Robot Lab! Now With More Robots!

March 19, 2010

This week I visited the incredibly awesome UTSA ITEC robot lab.  This is the kind of place that you dreamed of in elementary school if, like me, you thought that “science” should involve something other than “filmstrips.” They have a 3-D printer! There are LEGOs everywhere! And, as an extra bonus, the chairs look like they belong on the set of Star Trek.

Mary Stowers, the curriculum specialist, showed me the lab’s LEGO Mindstorm robot kits. The kits look like regular LEGOs, up to the point of the motors, the sensors, and especially the brain, a giant LEGO block that can be connected to a computer with a USB cable and programmed with a drag-and-drop interface. In the robot lab, kids are posed challenges, like to create a robot car that will go five feet and stop inside a masking-tape square. The challenges go all the way up to very sophisticated designs that can sense different colors, pick up objects, take over the world…

With the Mindstorms, kids can experience engineering challenges firsthand. On their own, they discover principles like symmetry and the structural soundness of different kinds of shapes. Mary says this can be especially important to kids from chaotic backgrounds, because the robots reward them for learning to think systematically.

I’ve got two kits for the library now. The kids are maintaining a certain level of sophistication about them, but the adults are squealing shamelessly with glee, probably because we suspect that the “brain” brick – which is, technically, a toy – is more powerful than the onboard computer in the Apollo spacecraft. Hold onto your hats! There’s science ahead!

Let Loose the Dogs of War (or Don’t)

February 24, 2010

We’re going with a medieval theme for Teen Summer Reading this year.  This is exciting already, even though I have barely done anything to prepare. It is exciting because I can ask trusted adults to volunteer to help the teens build a trebuchet and watch them either get extremely, extremely thrilled or (more often) blanch and look at me as if I am insane.
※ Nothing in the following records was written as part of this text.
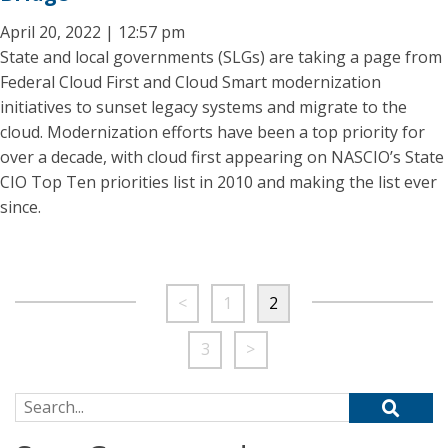
April 20, 2022 | 12:57 pm
State and local governments (SLGs) are taking a page from
Federal Cloud First and Cloud Smart modernization
initiatives to sunset legacy systems and migrate to the
cloud. Modernization efforts have been a top priority for
over a decade, with cloud first appearing on NASCIO’s State
CIO Top Ten priorities list in 2010 and making the list ever
since.
<
1
2
3
>
Search for:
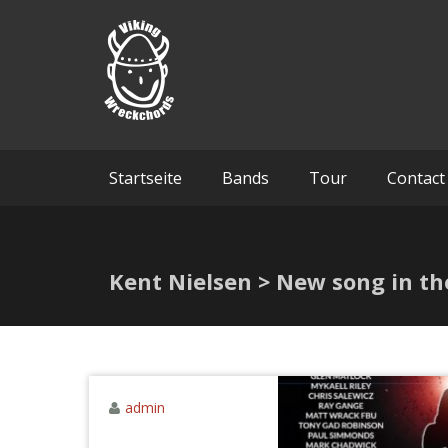
Skip
Viking 
to
content
Startseite
Bands
Tour
Contact
Kent Nielsen > New song in th
admin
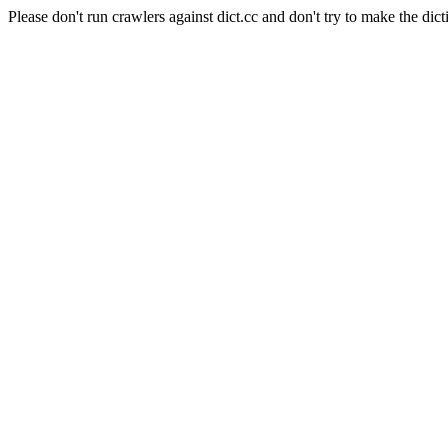
Please don't run crawlers against dict.cc and don't try to make the dict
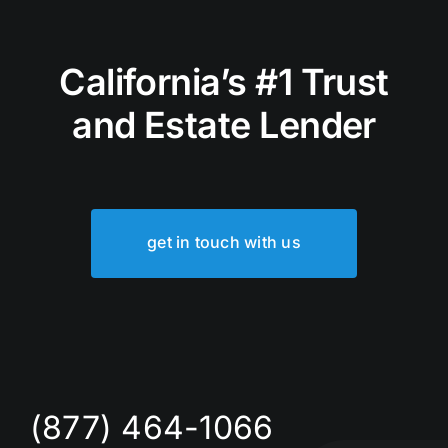
California’s #1 Trust
and Estate Lender
get in touch with us
(877) 464-1066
When Contemporary Fiction Isn’t

January 15, 2010

If I ever write a YA novel, it’s going to be a fantasy. I decided this because I’ve been weeding, and I’ve been struck yet again by the short shelf life of “contemporary” YA fiction. I personally think that The Mouse Rap by Walter Dean Myers is hilarious, but the cover of our copy has a picture of a kid with a flattop haircut and a Sony Walkman cassette player. No youth in our service area will pick this book up, except possibly to bring it to the desk and ask me what the kid on the cover has growing out of his ears and why his iPod is so enormous that it messes up the line of his t-shirt.

Nobody in fantasy novels mentions that they’re carrying a Prada bag or wearing 7 For All Mankind jeans. More to the point, they don’t mention breakdancing, record albums, soda fountains, or Reeboks. And all the clothes and hairstyles on fantasy covers look alike, no matter when the book was written. Wear and tear might make your fantasy cover look bad, but Farrah Fawcett hair won’t.

But this brings up another question. When does a contemporary novel become historical? Last year I recommended The Watsons Go To Birmingham, 1963 to a girl who liked historical fiction, shocking one of my colleagues for whom, unlike the patron and me, 1963 did not fit the standard definition of “historical” as “a time when I wasn’t alive.”

Little Women was contemporary YA fiction in its day. (By the way, Louisa May Alcott could be the patron saint of YA librarians. She once said she hoped her books had the dirtiest covers in the library because that meant kids enjoyed them.) Is Beverly Cleary’s Fifteen outdated contemporary fiction, or does it deserve a place on the shelf for its portrayal of teen-hood in the early 1950s? Only weeding YA librarians can decide.